A fiscal treaty regarding disputed Gibraltar has been signed by Spain and Britain. Hailed as “massively significant” by Gibraltar’s leader, it is part of a deal sealed in November between London and the EU on Brexit.
The deal must now be approved by the Spanish cabinet and ratified by the parliaments of both countries.
According to Spain, the treaty provides “clear rules to more easily resolve conflicts of tax residence” and allows for “the reduction and elimination of tax fraud and [other] effects that harm the Spanish Treasury, deriving from the nature of Gibraltar’s tax regime.”
It is “essential” that Gibraltar’s departure from the EU, planned for March 29 with Britain, takes place “in an orderly way and in keeping with Spanish interests in terms of fighting fraud and tax evasion,” said Madrid.
The Spanish Foreign Ministry noted that the treaty’s text stipulates that individuals and other entities in Gibraltar must register their tax residency in Spain if that is where they earn most of their revenue, own most of their assets, or if a majority of their owners or managers live there.

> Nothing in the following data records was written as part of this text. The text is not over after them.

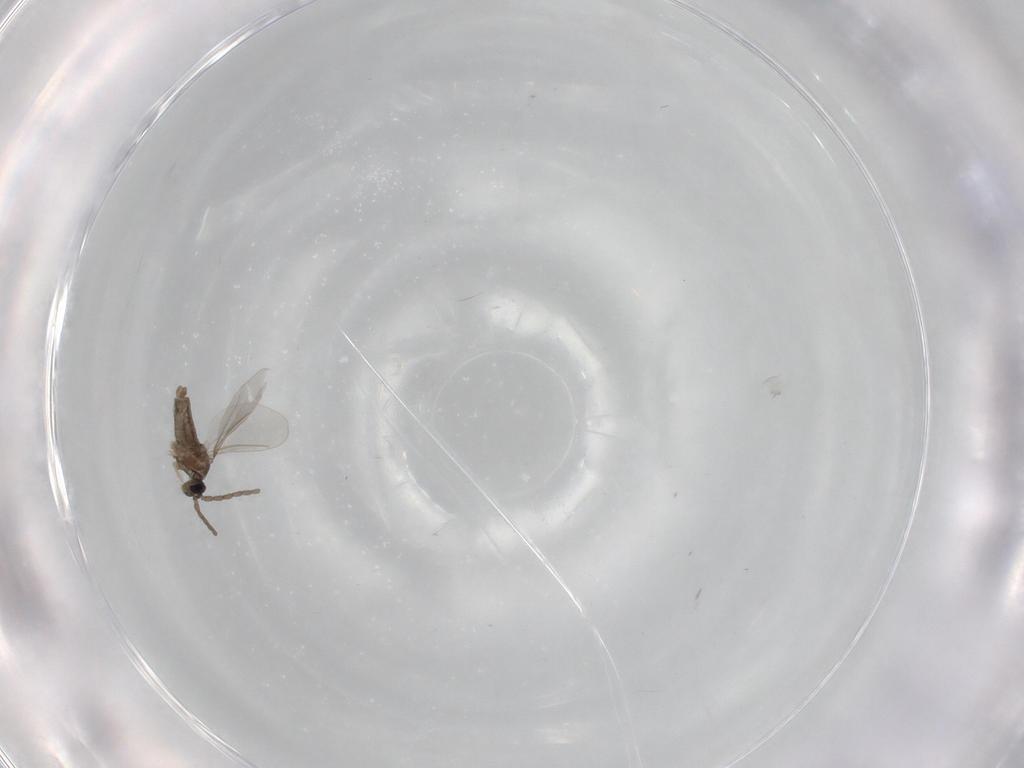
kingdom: Animalia
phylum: Arthropoda
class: Insecta
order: Diptera
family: Cecidomyiidae
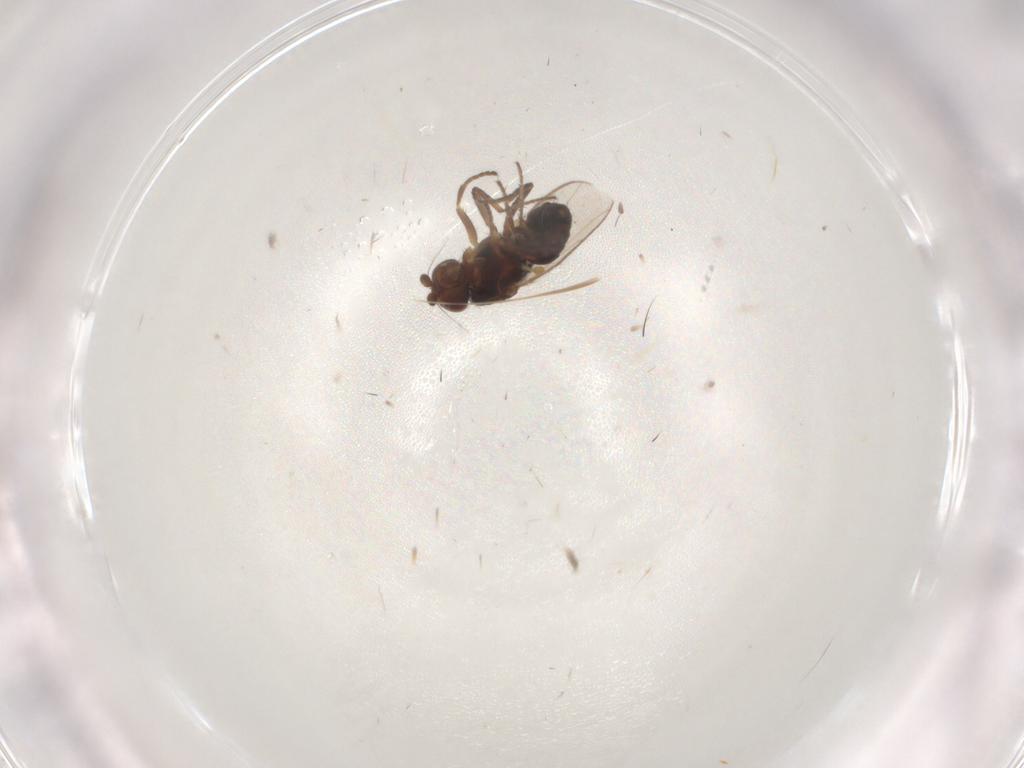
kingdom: Animalia
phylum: Arthropoda
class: Insecta
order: Diptera
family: Sphaeroceridae
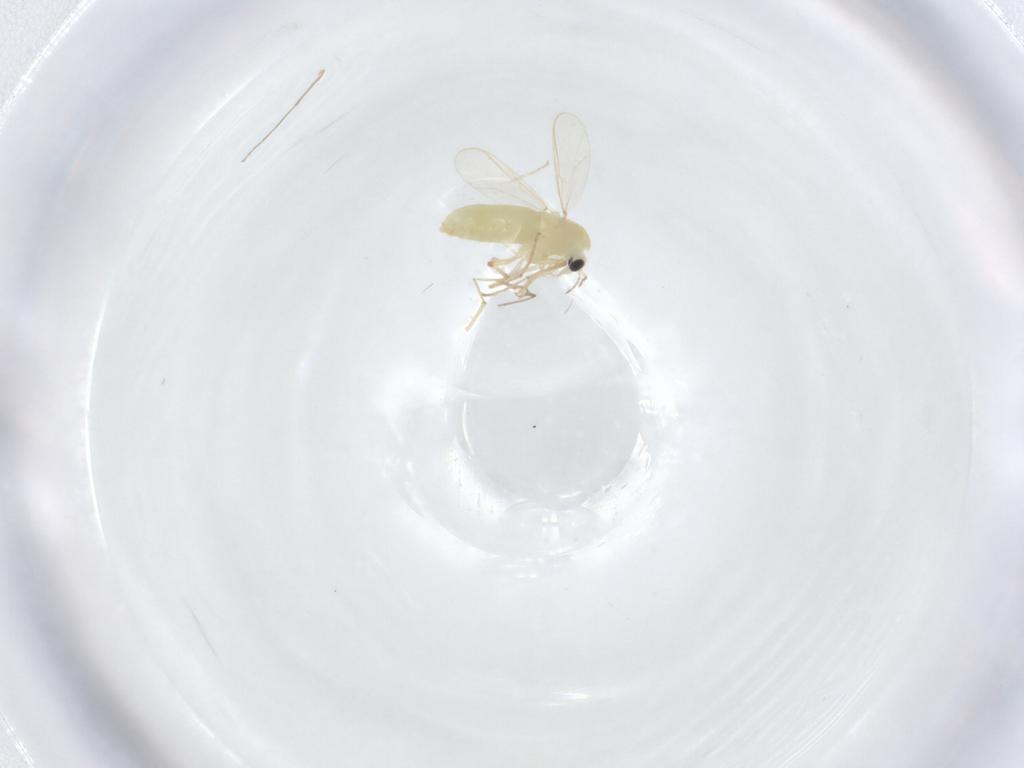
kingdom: Animalia
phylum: Arthropoda
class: Insecta
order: Diptera
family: Chironomidae
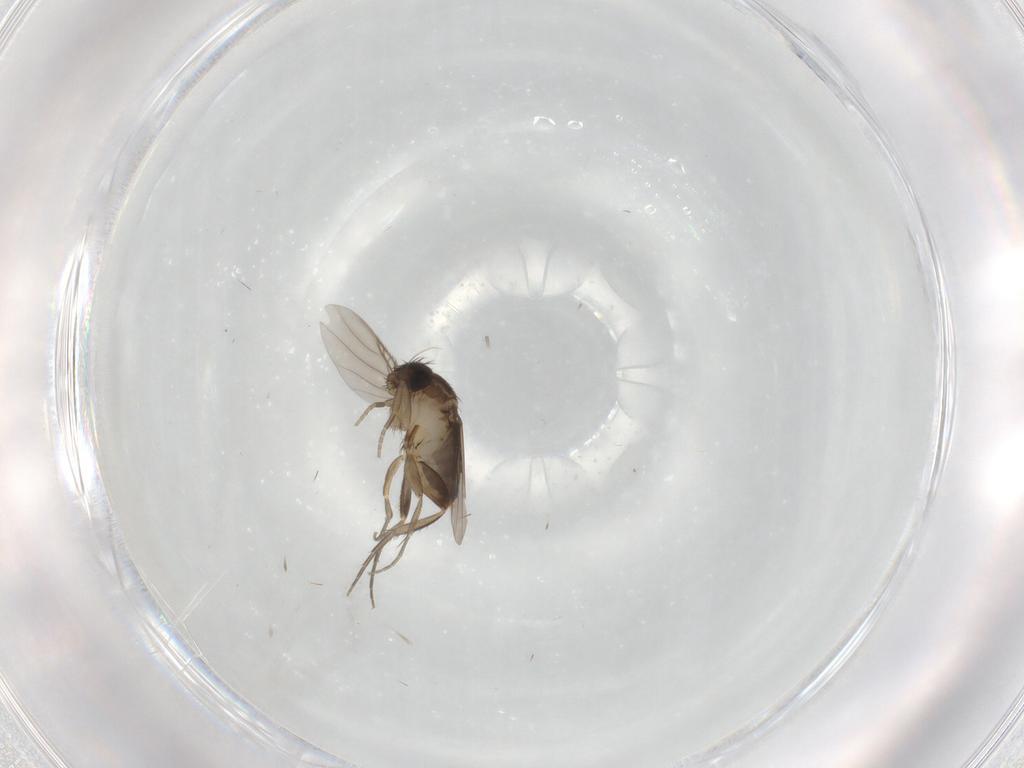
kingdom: Animalia
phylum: Arthropoda
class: Insecta
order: Diptera
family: Phoridae
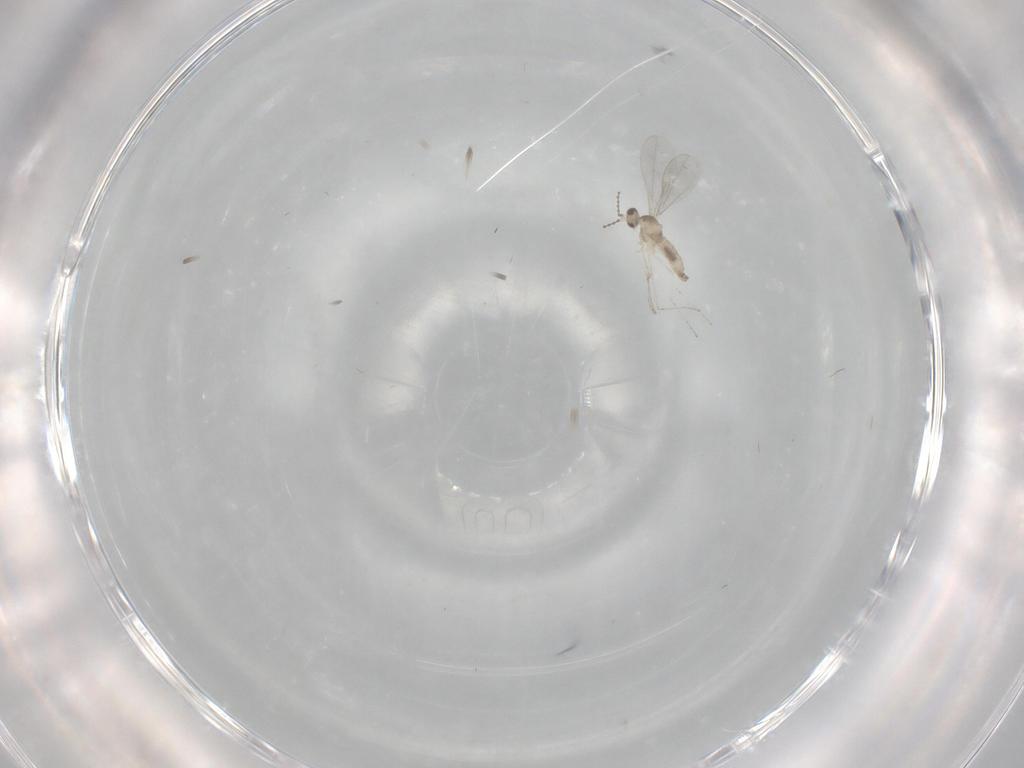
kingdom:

Spain has long criticized Gibraltar’s low-tax regime, while the latter has argued that it is a crucial part of its services-based economy.
A tiny British territory located at the southern tip of the Iberian Peninsula, Gibraltar has long been a point of contention between the UK and Spain. Madrid asserted a claim to the territory despite it being ceded to the British Crown centuries ago after being captured from Spain. Over the years, the Spanish have tried various attempts to retake the land.